A Comissão Europeia aplicou duas multas à Google, num total de 890 milhões de euros, por considerar que a empresa favoreceu os seus próprios serviços nos resultados de pesquisa e dificultou o acesso dos utilizadores a ofertas mais baratas fora da Play Store.
Para quem utiliza os serviços da Google, esta decisão pode ter consequências mais relevantes do que o valor da multa. As mudanças exigidas poderão dar maior visibilidade a comparadores, lojas, hotéis e outros serviços concorrentes, além de facilitar a compra de aplicações e subscrições através de canais com preços inferiores.
No ano passado, a Comissão Europeia multou a Apple em 500 milhões de euros por um motivo semelhante. Na altura, a entidade considerou que a Apple estava a impedir os utilizadores da App Store de conhecer formas alternativas e mais baratas de pagar por serviços.
Como destaca a CNBC, esta é a primeira multa aplicada à Google ao abrigo do Regulamento dos Mercados Digitais, conhecido pela sigla DMA. A legislação europeia foi criada para limitar práticas consideradas injustas por parte das principais plataformas tecnológicas.

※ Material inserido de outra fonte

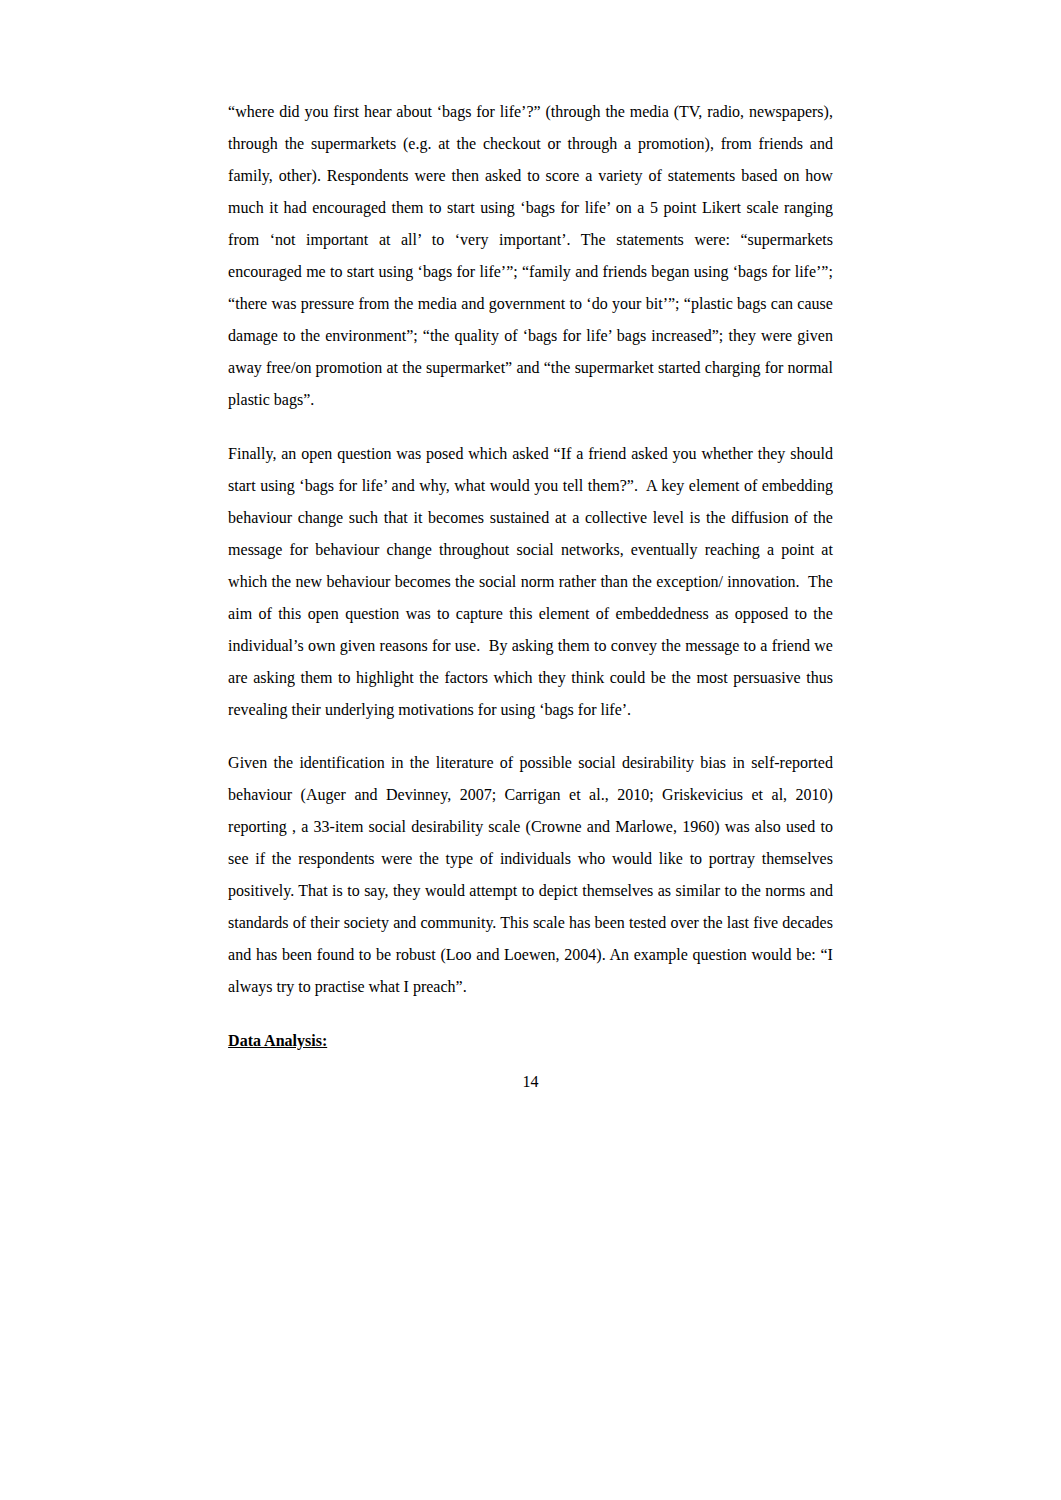“where did you first hear about ‘bags for life’?” (through the media (TV, radio, newspapers), through the supermarkets (e.g. at the checkout or through a promotion), from friends and family, other). Respondents were then asked to score a variety of statements based on how much it had encouraged them to start using ‘bags for life’ on a 5 point Likert scale ranging from ‘not important at all’ to ‘very important’. The statements were: “supermarkets encouraged me to start using ‘bags for life’”; “family and friends began using ‘bags for life’”; “there was pressure from the media and government to ‘do your bit’”; “plastic bags can cause damage to the environment”; “the quality of ‘bags for life’ bags increased”; they were given away free/on promotion at the supermarket” and “the supermarket started charging for normal plastic bags”.
Finally, an open question was posed which asked “If a friend asked you whether they should start using ‘bags for life’ and why, what would you tell them?”. A key element of embedding behaviour change such that it becomes sustained at a collective level is the diffusion of the message for behaviour change throughout social networks, eventually reaching a point at which the new behaviour becomes the social norm rather than the exception/ innovation. The aim of this open question was to capture this element of embeddedness as opposed to the individual’s own given reasons for use. By asking them to convey the message to a friend we are asking them to highlight the factors which they think could be the most persuasive thus revealing their underlying motivations for using ‘bags for life’.
Given the identification in the literature of possible social desirability bias in self-reported behaviour (Auger and Devinney, 2007; Carrigan et al., 2010; Griskevicius et al, 2010) reporting , a 33-item social desirability scale (Crowne and Marlowe, 1960) was also used to see if the respondents were the type of individuals who would like to portray themselves positively. That is to say, they would attempt to depict themselves as similar to the norms and standards of their society and community. This scale has been tested over the last five decades and has been found to be robust (Loo and Loewen, 2004). An example question would be: “I always try to practise what I preach”.
Data Analysis:
14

Pesquisa da Google favorecia os próprios serviços
A primeira multa, no valor de 460 milhões de euros, está relacionada com a forma como a Google apresenta os resultados das pesquisas.
Como explicou a Comissão Europeia em comunicado, serviços da própria Google ligados a compras, hotéis, transportes e desporto recebem maior destaque do que plataformas concorrentes. Podem, por exemplo, surgir no topo da página, acompanhados por imagens, filtros e outros elementos visuais que os tornam mais apelativos.
Por outro lado, serviços semelhantes de outras empresas não recebem necessariamente o mesmo tratamento. Para o utilizador, isto significa que os primeiros resultados apresentados podem não ser apenas os mais relevantes, mas também aqueles que beneficiam os negócios da própria Google.
A Comissão exige agora que os serviços externos sejam apresentados com condições mais justas, transparentes e sem discriminação. Isto poderá aumentar as opções visíveis nas pesquisas e facilitar a comparação de preços entre diferentes plataformas.
Play Store dificultava o acesso a preços mais baixos
A segunda multa, de 430 milhões de euros, está relacionada com as regras aplicadas aos programadores que distribuem aplicações através da Google Play Store.
De acordo com o DMA, os criadores devem poder informar os clientes gratuitamente sobre ofertas alternativas e encaminhá-los para outros canais de compra, como os seus próprios sites ou lojas de aplicações concorrentes.
A Comissão concluiu que a Google limitava essa possibilidade e impedia os programadores de promover livremente ofertas ou concluir contratos fora da Play Store. Também considerou excessivos os valores e a duração das taxas cobradas pela empresa quando um utilizador era direcionado para outro canal.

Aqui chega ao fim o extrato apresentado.